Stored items
------------------------------------------------------------------------

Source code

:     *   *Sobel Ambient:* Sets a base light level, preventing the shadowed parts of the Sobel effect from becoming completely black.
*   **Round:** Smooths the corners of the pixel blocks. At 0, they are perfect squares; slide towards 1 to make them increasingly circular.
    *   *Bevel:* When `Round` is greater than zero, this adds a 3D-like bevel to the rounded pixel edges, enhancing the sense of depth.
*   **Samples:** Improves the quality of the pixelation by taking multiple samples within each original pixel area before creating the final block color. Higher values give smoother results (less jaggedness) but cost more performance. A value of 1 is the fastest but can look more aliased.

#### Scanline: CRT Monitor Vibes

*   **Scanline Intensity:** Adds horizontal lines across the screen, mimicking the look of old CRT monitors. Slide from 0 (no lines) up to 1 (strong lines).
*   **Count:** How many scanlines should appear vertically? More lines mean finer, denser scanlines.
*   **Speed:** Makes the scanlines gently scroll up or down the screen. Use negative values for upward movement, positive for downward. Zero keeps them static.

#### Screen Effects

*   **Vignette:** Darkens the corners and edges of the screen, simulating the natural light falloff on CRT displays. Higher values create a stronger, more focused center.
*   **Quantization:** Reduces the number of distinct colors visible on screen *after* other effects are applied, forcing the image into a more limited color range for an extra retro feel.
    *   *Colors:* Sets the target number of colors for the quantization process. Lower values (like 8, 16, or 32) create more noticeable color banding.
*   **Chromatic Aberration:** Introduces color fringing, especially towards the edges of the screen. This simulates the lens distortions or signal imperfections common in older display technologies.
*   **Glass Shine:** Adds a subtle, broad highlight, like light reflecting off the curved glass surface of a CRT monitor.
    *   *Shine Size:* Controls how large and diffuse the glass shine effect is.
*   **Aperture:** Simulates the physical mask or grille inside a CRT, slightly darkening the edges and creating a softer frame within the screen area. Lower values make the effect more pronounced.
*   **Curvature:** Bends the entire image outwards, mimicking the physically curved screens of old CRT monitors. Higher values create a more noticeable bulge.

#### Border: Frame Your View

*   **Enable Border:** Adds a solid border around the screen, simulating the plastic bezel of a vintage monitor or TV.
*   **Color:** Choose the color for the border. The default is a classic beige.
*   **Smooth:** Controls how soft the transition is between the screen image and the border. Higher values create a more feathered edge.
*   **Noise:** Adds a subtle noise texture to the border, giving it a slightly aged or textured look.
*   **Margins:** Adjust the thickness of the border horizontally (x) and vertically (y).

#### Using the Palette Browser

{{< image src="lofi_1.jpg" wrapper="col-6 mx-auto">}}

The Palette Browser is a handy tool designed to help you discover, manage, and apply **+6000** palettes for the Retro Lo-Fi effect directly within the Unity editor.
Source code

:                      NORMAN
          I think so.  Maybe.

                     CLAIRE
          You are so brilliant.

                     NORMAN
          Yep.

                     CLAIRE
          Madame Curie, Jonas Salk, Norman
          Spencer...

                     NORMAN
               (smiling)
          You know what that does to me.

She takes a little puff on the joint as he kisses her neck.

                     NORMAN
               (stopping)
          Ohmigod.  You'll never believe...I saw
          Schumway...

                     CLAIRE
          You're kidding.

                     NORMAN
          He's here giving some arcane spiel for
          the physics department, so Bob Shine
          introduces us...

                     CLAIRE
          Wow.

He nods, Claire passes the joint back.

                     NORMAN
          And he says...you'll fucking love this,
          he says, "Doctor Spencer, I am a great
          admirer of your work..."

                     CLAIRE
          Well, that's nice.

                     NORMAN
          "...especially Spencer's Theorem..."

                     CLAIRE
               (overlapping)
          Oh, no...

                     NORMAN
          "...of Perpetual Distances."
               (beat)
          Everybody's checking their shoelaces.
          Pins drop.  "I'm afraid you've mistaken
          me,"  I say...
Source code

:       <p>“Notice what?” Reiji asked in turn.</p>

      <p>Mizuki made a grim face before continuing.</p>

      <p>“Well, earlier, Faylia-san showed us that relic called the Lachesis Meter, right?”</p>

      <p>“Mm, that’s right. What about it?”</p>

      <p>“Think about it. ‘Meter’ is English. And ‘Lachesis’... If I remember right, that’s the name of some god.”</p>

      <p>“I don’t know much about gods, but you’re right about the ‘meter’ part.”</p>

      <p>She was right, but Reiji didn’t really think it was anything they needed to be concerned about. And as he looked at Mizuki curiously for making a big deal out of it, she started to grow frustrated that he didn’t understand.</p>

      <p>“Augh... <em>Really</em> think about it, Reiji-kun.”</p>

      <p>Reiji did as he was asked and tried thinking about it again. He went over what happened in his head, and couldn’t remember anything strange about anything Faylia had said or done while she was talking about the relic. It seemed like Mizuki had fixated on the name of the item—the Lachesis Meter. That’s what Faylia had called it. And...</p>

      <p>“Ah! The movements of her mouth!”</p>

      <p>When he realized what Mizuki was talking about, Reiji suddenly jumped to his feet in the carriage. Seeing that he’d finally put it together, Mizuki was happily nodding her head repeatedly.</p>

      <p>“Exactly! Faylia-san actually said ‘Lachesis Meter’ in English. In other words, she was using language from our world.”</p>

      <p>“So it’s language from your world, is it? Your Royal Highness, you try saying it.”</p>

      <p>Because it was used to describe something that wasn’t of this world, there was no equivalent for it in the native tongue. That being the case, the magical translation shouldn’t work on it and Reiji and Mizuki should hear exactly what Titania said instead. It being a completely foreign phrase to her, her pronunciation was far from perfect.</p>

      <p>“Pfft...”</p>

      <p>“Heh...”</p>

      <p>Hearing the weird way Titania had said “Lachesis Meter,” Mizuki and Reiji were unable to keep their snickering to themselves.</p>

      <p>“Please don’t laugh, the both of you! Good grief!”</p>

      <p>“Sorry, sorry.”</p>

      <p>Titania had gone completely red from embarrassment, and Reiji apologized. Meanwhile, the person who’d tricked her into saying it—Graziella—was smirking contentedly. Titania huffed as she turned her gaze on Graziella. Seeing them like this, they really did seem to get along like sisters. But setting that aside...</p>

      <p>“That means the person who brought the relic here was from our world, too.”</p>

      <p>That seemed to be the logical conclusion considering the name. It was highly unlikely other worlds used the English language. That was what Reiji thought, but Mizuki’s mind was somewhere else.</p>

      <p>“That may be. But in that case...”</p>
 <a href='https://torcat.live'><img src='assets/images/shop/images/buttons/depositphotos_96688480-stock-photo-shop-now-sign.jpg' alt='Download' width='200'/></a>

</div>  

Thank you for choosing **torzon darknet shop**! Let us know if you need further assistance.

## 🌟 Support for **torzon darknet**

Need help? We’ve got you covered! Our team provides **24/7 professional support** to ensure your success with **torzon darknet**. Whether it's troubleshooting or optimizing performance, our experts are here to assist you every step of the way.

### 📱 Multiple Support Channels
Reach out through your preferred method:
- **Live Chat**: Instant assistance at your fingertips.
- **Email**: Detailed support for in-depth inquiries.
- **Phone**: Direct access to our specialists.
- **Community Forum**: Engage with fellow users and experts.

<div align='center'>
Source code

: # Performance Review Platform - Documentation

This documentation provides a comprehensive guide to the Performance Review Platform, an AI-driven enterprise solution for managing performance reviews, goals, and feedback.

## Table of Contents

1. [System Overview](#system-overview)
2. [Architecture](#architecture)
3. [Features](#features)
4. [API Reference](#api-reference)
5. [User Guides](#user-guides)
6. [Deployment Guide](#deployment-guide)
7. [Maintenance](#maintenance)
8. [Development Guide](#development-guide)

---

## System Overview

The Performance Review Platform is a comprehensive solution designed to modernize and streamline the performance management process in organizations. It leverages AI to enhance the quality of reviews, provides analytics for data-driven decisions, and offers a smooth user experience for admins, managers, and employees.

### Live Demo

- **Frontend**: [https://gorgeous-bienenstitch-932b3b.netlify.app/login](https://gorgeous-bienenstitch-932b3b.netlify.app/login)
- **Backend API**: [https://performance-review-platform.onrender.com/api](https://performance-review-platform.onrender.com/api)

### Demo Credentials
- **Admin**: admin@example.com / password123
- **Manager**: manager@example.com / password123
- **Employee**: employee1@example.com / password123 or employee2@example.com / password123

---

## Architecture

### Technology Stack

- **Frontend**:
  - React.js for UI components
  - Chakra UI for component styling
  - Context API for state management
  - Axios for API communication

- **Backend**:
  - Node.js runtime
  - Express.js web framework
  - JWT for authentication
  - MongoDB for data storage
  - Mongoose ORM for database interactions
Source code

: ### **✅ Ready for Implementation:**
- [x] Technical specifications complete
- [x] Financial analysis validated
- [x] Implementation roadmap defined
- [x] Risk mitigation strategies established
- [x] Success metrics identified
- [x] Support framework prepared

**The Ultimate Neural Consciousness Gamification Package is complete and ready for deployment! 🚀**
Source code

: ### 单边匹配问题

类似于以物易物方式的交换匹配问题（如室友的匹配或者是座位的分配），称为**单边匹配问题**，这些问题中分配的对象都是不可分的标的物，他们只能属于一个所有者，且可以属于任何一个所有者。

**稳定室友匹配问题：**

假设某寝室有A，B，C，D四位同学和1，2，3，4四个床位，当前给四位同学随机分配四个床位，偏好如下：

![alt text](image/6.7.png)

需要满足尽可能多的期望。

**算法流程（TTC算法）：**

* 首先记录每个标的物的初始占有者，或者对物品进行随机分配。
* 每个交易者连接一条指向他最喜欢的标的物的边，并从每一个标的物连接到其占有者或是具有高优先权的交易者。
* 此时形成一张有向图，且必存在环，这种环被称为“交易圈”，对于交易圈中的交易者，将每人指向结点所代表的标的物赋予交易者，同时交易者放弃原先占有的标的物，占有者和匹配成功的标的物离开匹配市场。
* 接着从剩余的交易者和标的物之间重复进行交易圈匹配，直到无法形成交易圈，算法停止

------------------------------------------------------------------------

# PROMPT
When you reach the line that contains "sense of depth.", stop; that line and every line before it, from the very first line of the data, should be restated word for word.

# REPLY TO THE EXERCISE
Source code

:     *   *Sobel Ambient:* Sets a base light level, preventing the shadowed parts of the Sobel effect from becoming completely black.
*   **Round:** Smooths the corners of the pixel blocks. At 0, they are perfect squares; slide towards 1 to make them increasingly circular.
    *   *Bevel:* When `Round` is greater than zero, this adds a 3D-like bevel to the rounded pixel edges, enhancing the sense of depth.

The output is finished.